En el extranjero se calificó de asesinato el fusilamiento de Rizal, y las páginas de la presente obra, intensas y conmovedoras, tal vez suministran la tristísima prueba.

Los que sientan el patriotismo salvaje de que nos hablaba el ilustre Revilla, creerán que se debe callar. Los que amamos la verdad y la justicia, como el General Blanco, los que creemos á España inocente de esa sangre, afirmamos que es hermoso que sea un español el que recoja el grito de protesta y angustia de su país al conocer en toda su enormidad el hecho, y vaya á depositar un recuerdo piadoso sobre la tumba del desgraciado poeta.

¿Censuró alguien en Inglaterra al gran Macaulay cuando escribió las páginas negras de la colonización inglesa en la India, relatando espantosos crímenes, perfidias sin nombre, latrocinios horrendos? ¿Qué tienen que ver España, Inglaterra, ninguna madre, con actos de algunos hijos malditos?

¡Hay dos Españas!

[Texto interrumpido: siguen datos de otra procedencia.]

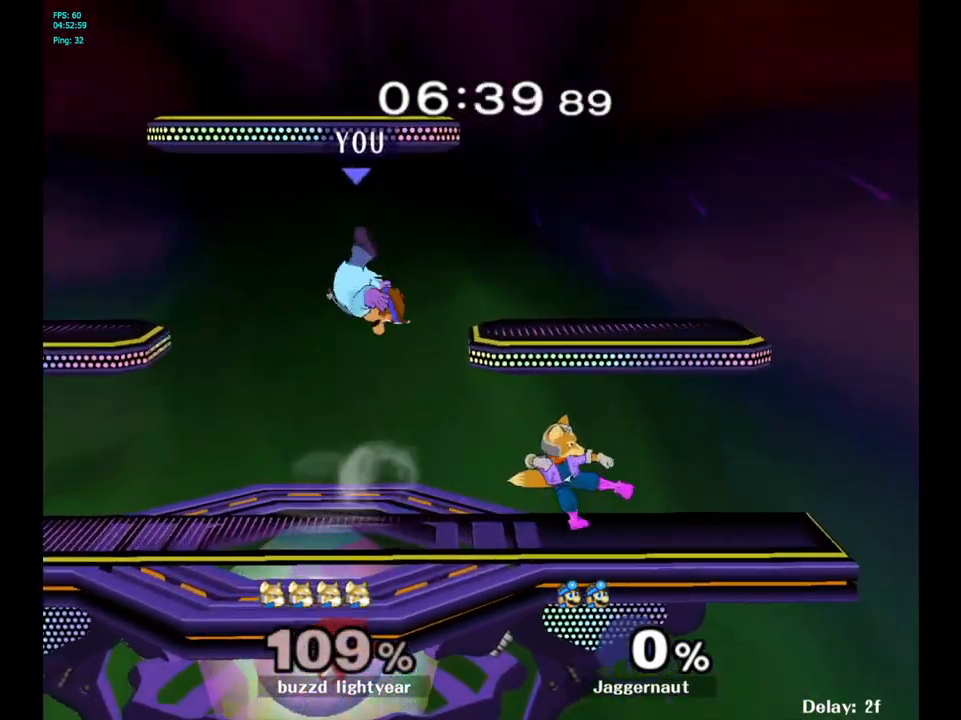
{"buttons": ["A"], "left_stick": "center", "right_stick": "center", "events": [[383, "left_stick", "center"], [450, "A", "down"]]}
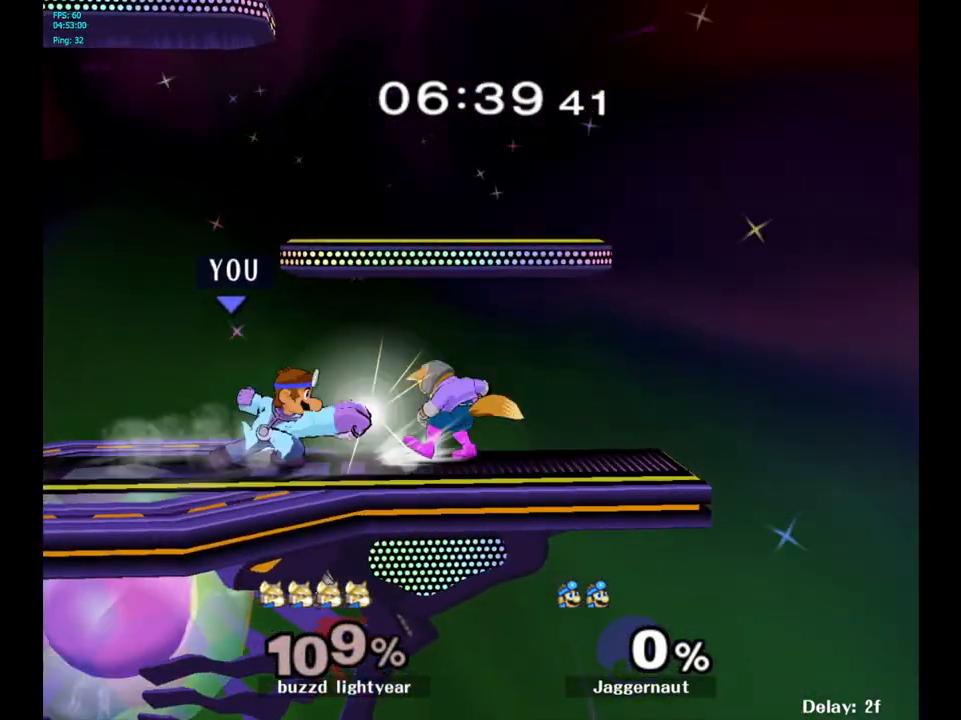
{"buttons": [], "left_stick": "center", "right_stick": "center", "events": [[83, "A", "up"], [333, "A", "down"], [483, "A", "up"]]}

Una grande, generosa, con cualidades legendarias ensalzadas en todo el planeta, con sus legiones de caballeros, héroes en el hogar, en el mundo, sacrificando serenos la vida por un amor, por una idea, por una disciplina militar ó científica: la España que amó Rizal hasta la muerte, por la que pidió ir á Cuba para asistir en los hospitales á nuestros heridos, y hacia donde se dirigía oficialmente cuando le apresaron… Y otra España, negra, la que le apresó en esa hora gloriosa de su vida; España cada vez más reducida, que forman malos é ineptos, crueles y fanáticos, cabezas sin honra y honras sin cabeza, con la que no hay que tener ni la complicidad del silencio. Esa es la que veréis en este libro. Para ello Retana mojó su pluma en el mismo tintero de Macaulay.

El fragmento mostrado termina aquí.